Was raten Sie Kindern, die Ähnliches durchmachen, und deren Eltern?

Stiegler: In dem Moment, wo ein Kind zum Außenseiter wird oder Mobbing erlebt, müssen die Eltern sensibel sein und auf Zeichen achten. Diese ­Botschaft gebe ich sehr gerne weiter. Denn ist das Problem erst einmal da, ist das Sprechen darüber umso ­schwerer. Die Eltern sollten zuhören, ernst nehmen und eingreifen. Verstehen Sie mich nicht falsch: Es ist auch wichtig, dass ein Kind selbstständig wird. Wenn es aber ans Eingemachte geht und Gefühle bitter verletzt ­werden, dann müssen Eltern reagieren und versuchen, das aufzufangen.

Ist „Bauer“ für Sie ein Schimpfwort?

Stiegler: Nein, absolut nicht. Wer heutzutage Bauer ist, der ist beim ­besten Willen nicht dumm. Sonst kann man einen Betrieb überhaupt nicht führen. Die jungen Landwirtinnen und Landwirte müssen hellwach sein, sonst haben sie keine Chance, einen Hof in die Zukunft zu bringen. Bauer-Sein ist etwas Hoch­anständiges und Wichtiges.

"Mir ist wichtig, aktiv Öffentlichkeitsarbeit zu betreiben."
Fritz Stiegler

Wie sehen Sie aktuell das Bild der ­Landwirtschaft in der Öffentlichkeit?

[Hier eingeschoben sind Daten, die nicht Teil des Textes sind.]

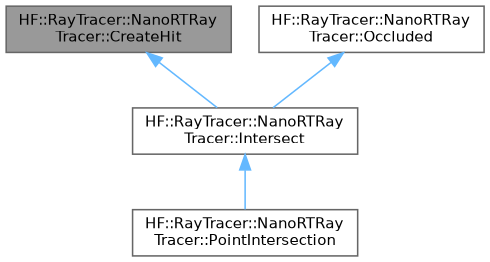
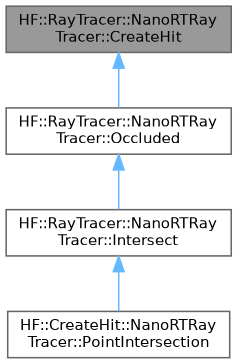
  digraph {
    rankdir=TB
    node [color=grey40 fillcolor=white fontname=Helvetica fontsize=10 shape=box style=filled]
    edge [color=steelblue1 dir=back fontname=Helvetica fontsize=10 labelfontname=Helvetica labelfontsize=10 style=solid]
    n1 [color=gray40 fillcolor=grey60 fontcolor=black height=0.2 label="HF::RayTracer::NanoRTRay\lTracer::CreateHit" width=0.4]
    n2 [height=0.2 label="HF::RayTracer::NanoRTRay\lTracer::Intersect" width=0.4]
-   n3 [height=0.2 label="HF::RayTracer::NanoRTRay\lTracer::PointIntersection" width=0.4]
+   n3 [height=0.2 label="HF::CreateHit::NanoRTRay\lTracer::PointIntersection" width=0.4]
    n4 [height=0.2 label="HF::RayTracer::NanoRTRay\lTracer::Occluded" width=0.4]
-   n1 -> n2
+   n1 -> n4
    n2 -> n3
    n4 -> n2
  }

Stiegler: Ich habe das Gefühl, dass das Image der Bauern nicht so schlecht ist, wie es manchmal dargestellt wird. Uns werden ja auch viele positive Sachen nachgesagt, z. B. dass wir zuverlässig, strebsam, leidensfähig und fleißig sind. Mir ist wichtig, dass wir auf unserem Hof aktiv Öffentlichkeitsarbeit mit ­Führungen und Festen betreiben und mit Medien zusammenarbeiten. Ich schreibe außerdem Bücher und nutze es manchmal gerne aus, dass Medien nicht unbedingt damit rechnen, dass ein Bauer einen Hang zur Literatur hat.

Würden Sie sagen, Ihre Erfahrungen geben Ihnen auch Energie für diese vielfältigen Projekte?

Stiegler: Ja, schon. Was ich in meinen Romanen schreibe, basiert oft auf ­Dingen und Gedanken von damals, die mir eine Richtung geben. Ich behandle gern Außenseiter-Themen oder ­Soziales, stemme mich gegen Unrecht und gegen die gleichgültige Masse. Der Schlüssel dafür liegt in meiner Vergangenheit. Und ich glaube, es ­gelingt ganz gut.